Top of PROVIDED DATA

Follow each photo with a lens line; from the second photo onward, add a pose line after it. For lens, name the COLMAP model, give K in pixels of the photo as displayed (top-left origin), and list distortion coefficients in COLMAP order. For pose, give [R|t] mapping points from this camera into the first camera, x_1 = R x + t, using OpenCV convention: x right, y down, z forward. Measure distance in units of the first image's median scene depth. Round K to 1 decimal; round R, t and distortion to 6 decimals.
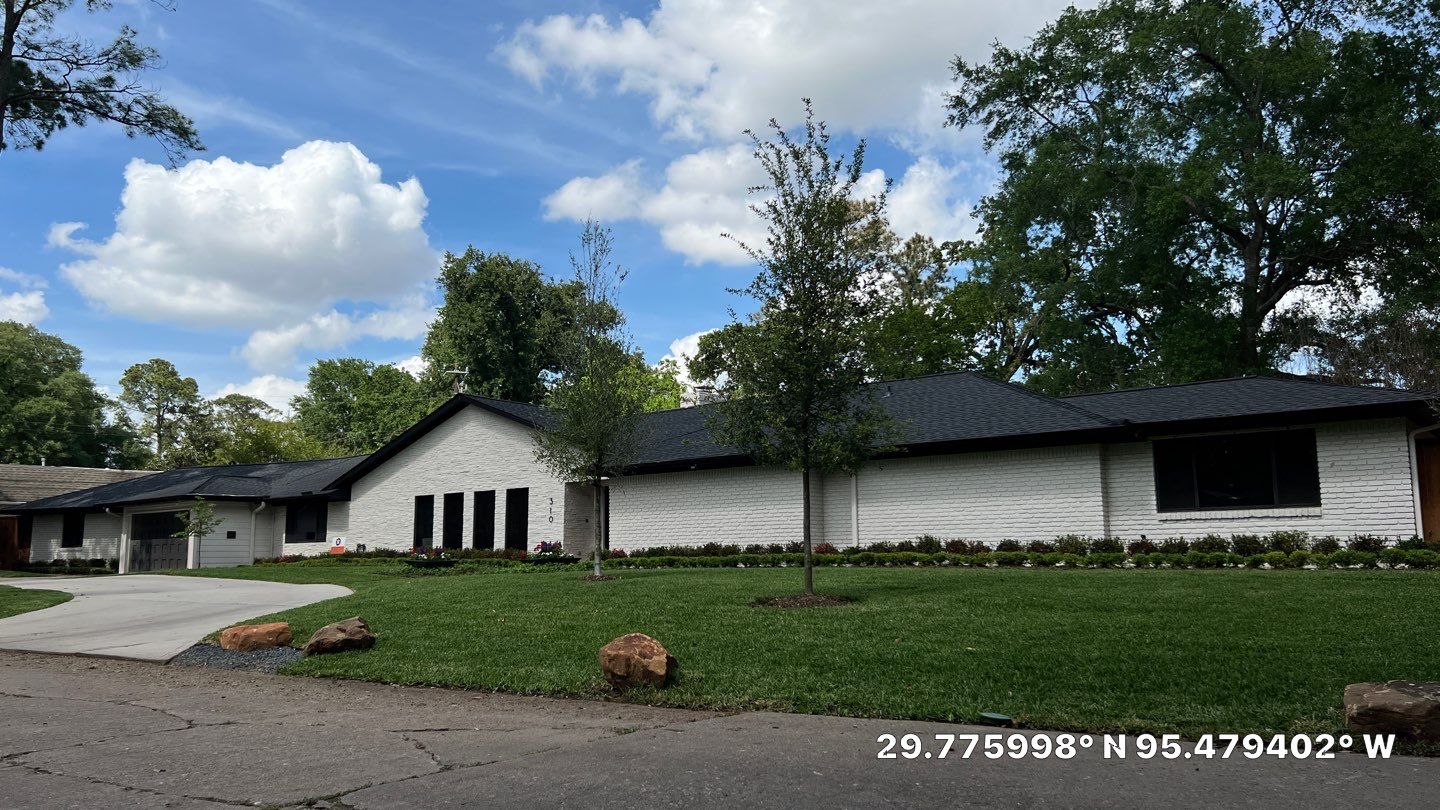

Bottom of PROVIDED DATA
Top of PROVIDED DATA

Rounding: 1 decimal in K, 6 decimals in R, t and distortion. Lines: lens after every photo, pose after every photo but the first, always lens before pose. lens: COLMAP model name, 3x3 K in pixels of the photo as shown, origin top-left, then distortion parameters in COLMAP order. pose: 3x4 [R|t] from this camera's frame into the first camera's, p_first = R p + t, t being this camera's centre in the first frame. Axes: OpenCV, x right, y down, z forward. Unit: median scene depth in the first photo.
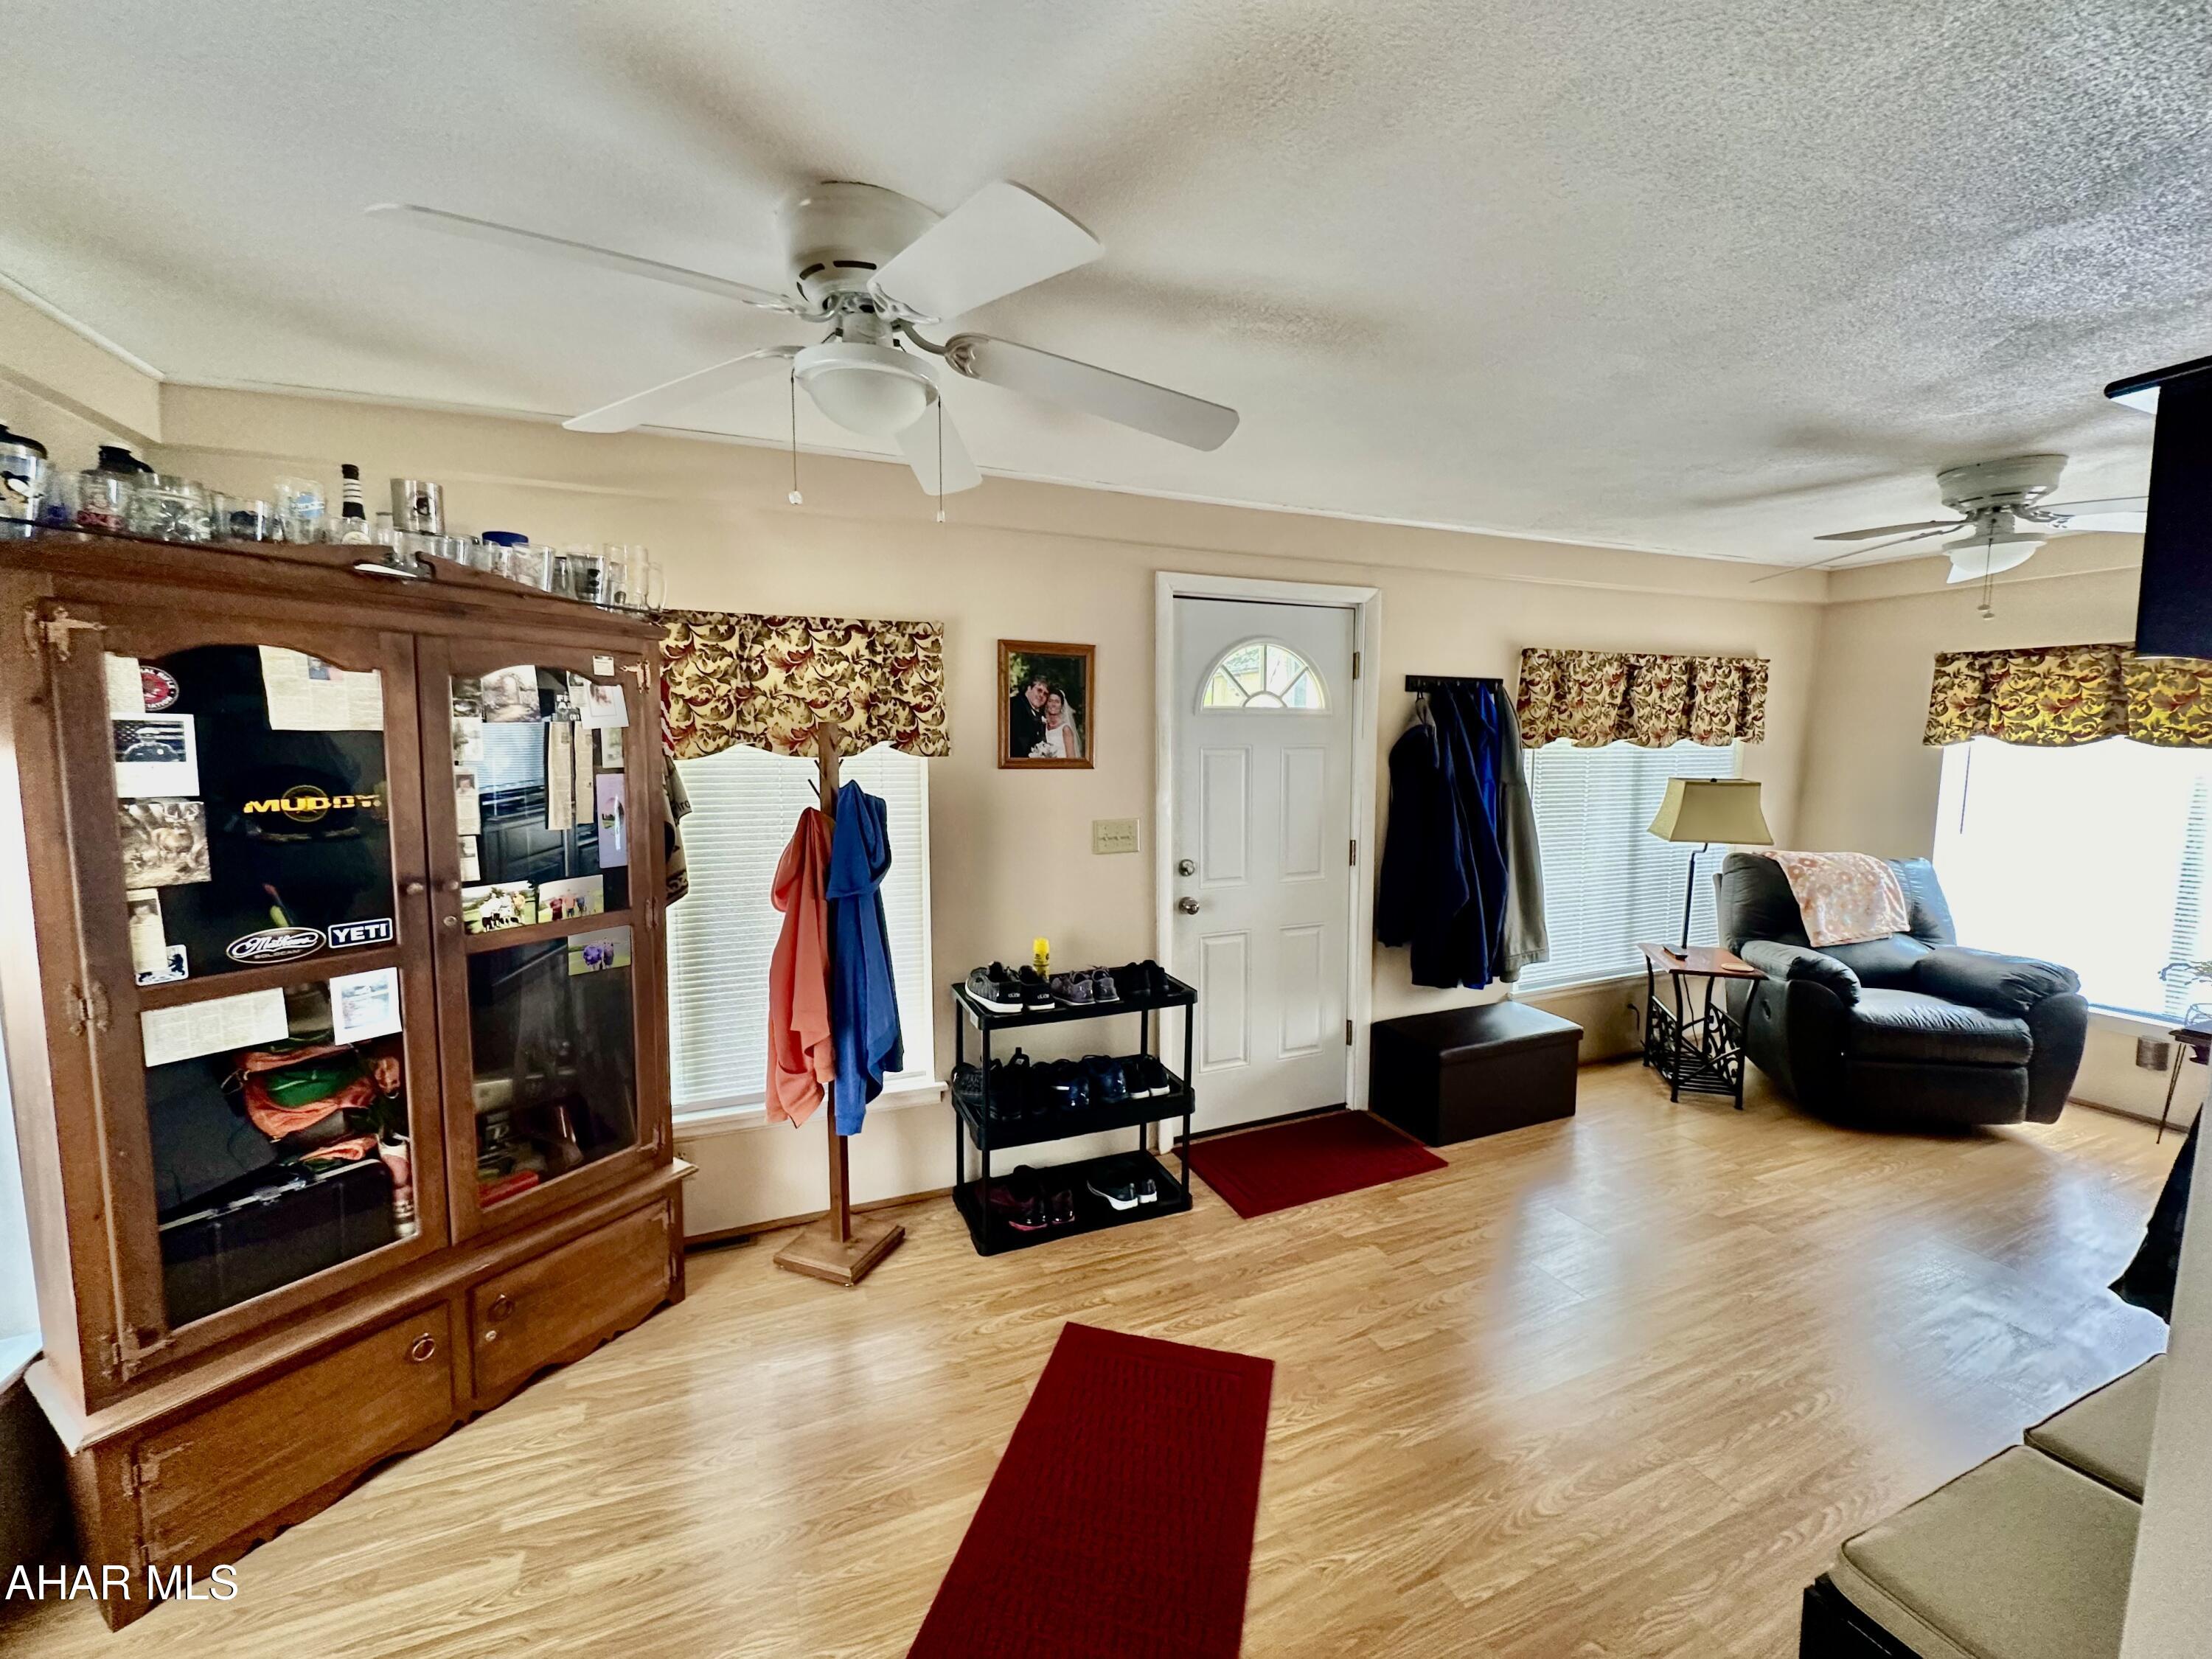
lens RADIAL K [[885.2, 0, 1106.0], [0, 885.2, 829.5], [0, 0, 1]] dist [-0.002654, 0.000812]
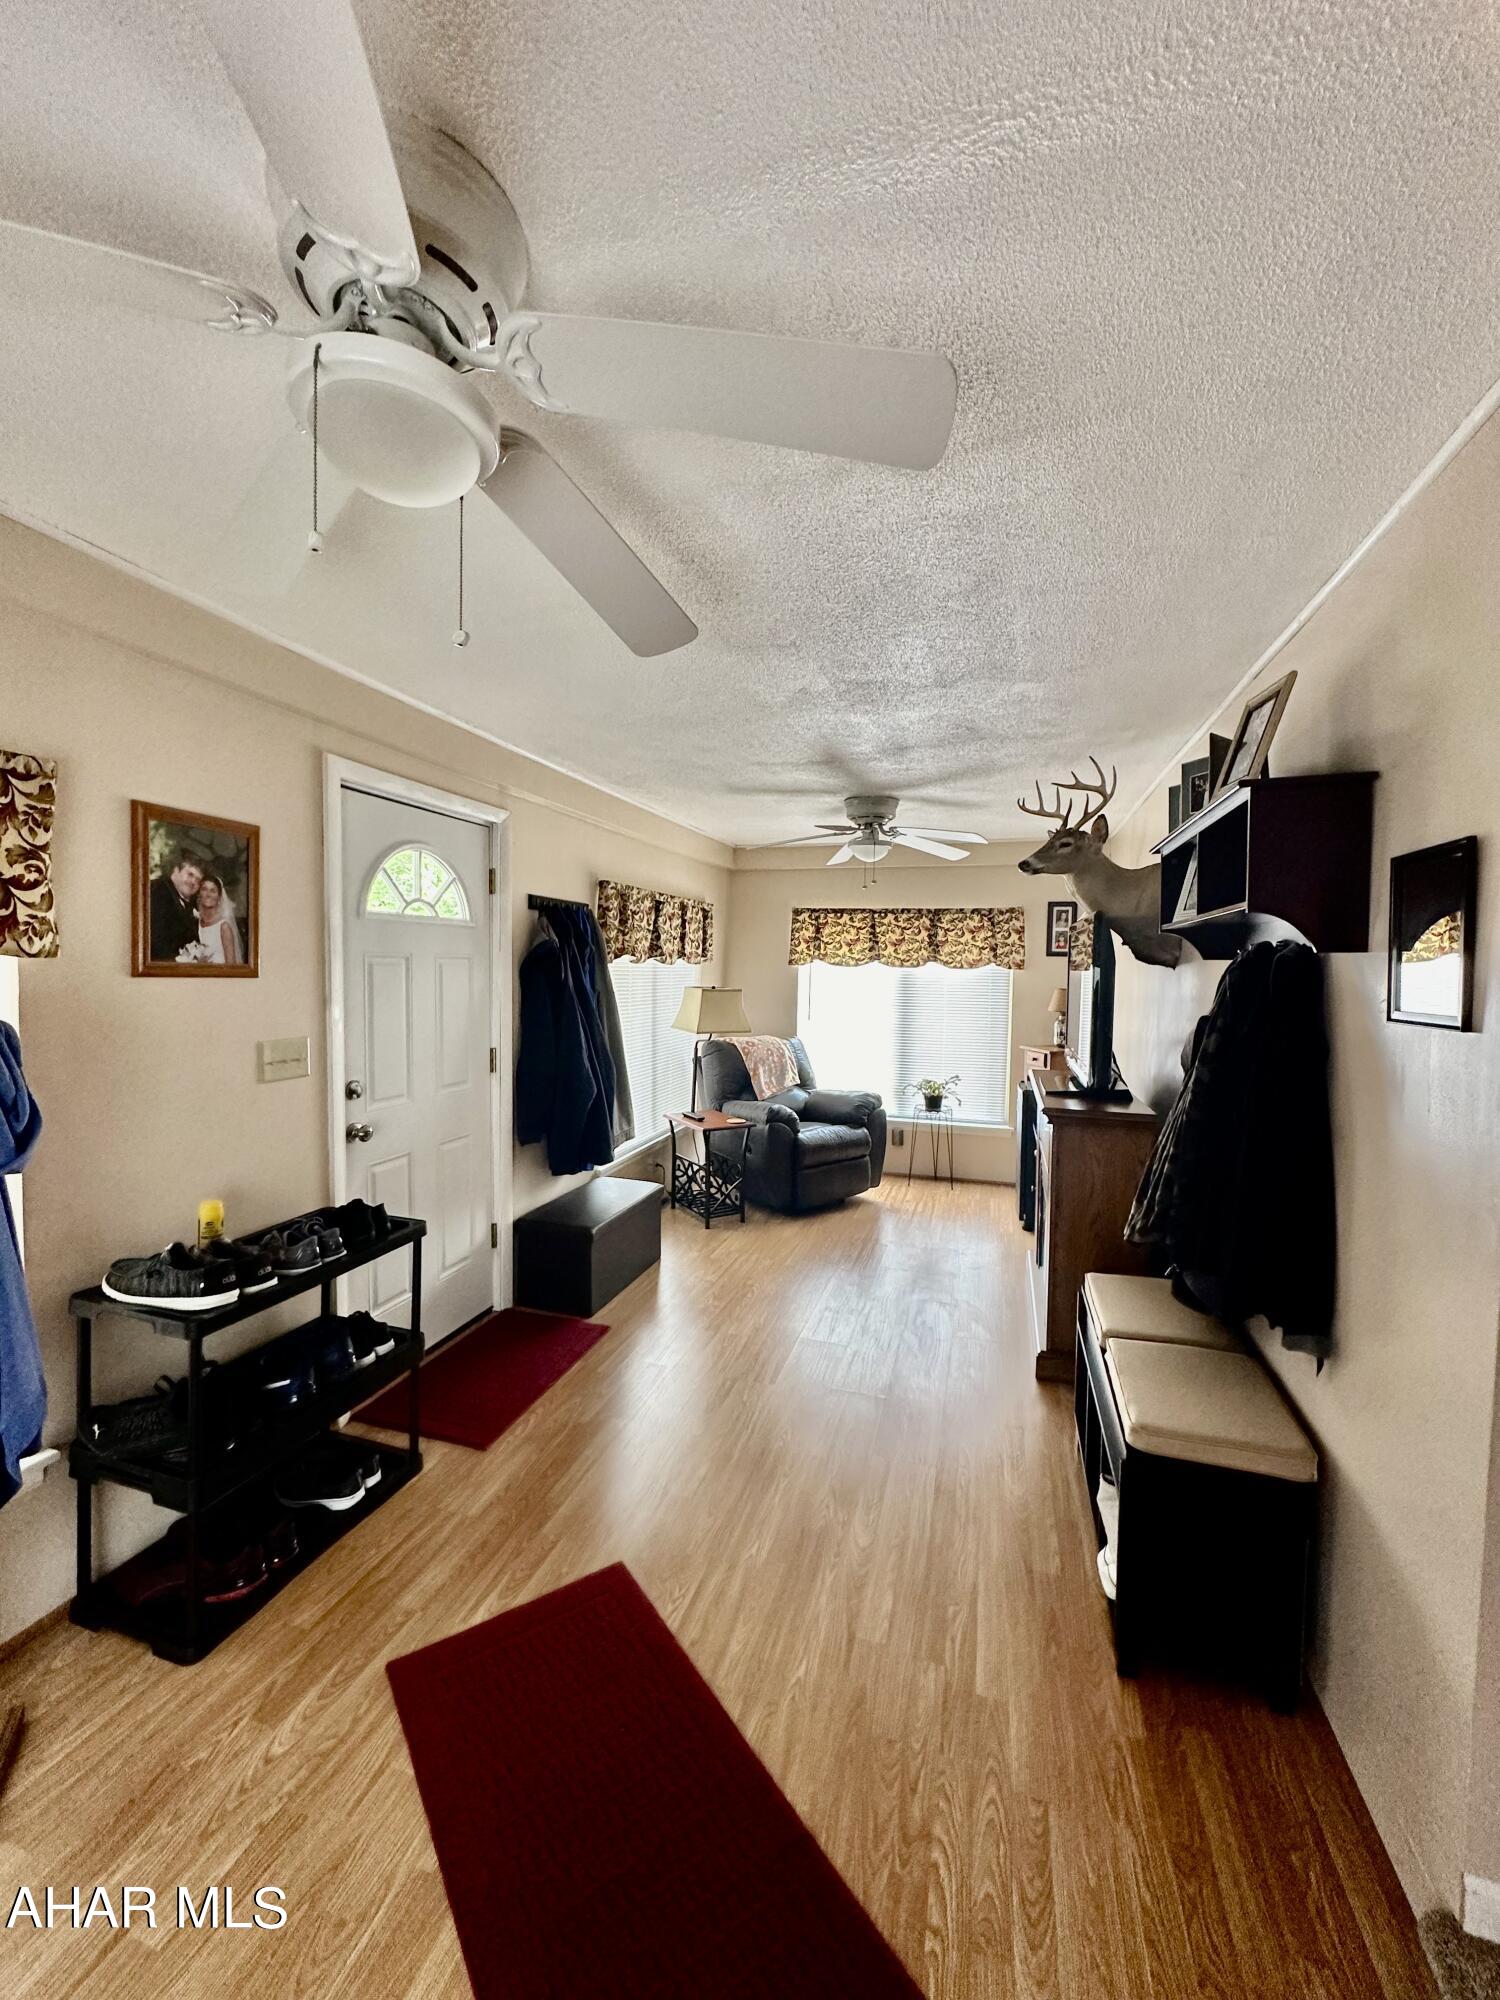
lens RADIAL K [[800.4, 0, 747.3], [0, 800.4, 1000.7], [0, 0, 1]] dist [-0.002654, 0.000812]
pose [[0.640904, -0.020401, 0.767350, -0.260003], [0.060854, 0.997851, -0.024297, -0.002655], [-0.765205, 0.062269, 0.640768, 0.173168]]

Bottom of PROVIDED DATA

▸ WHAT TO PRODUCE
Return every line of the data exactly as it appears, from the line containing "Rounding: 1 decimal" down to the line containing "0.062269, 0.640768, 0.173168]]", including both of those lines. Leave the pictures out of your answer.

▸ RESPONSE FOR THIS EXERCISE
Rounding: 1 decimal in K, 6 decimals in R, t and distortion. Lines: lens after every photo, pose after every photo but the first, always lens before pose. lens: COLMAP model name, 3x3 K in pixels of the photo as shown, origin top-left, then distortion parameters in COLMAP order. pose: 3x4 [R|t] from this camera's frame into the first camera's, p_first = R p + t, t being this camera's centre in the first frame. Axes: OpenCV, x right, y down, z forward. Unit: median scene depth in the first photo.
lens RADIAL K [[885.2, 0, 1106.0], [0, 885.2, 829.5], [0, 0, 1]] dist [-0.002654, 0.000812]
lens RADIAL K [[800.4, 0, 747.3], [0, 800.4, 1000.7], [0, 0, 1]] dist [-0.002654, 0.000812]
pose [[0.640904, -0.020401, 0.767350, -0.260003], [0.060854, 0.997851, -0.024297, -0.002655], [-0.765205, 0.062269, 0.640768, 0.173168]]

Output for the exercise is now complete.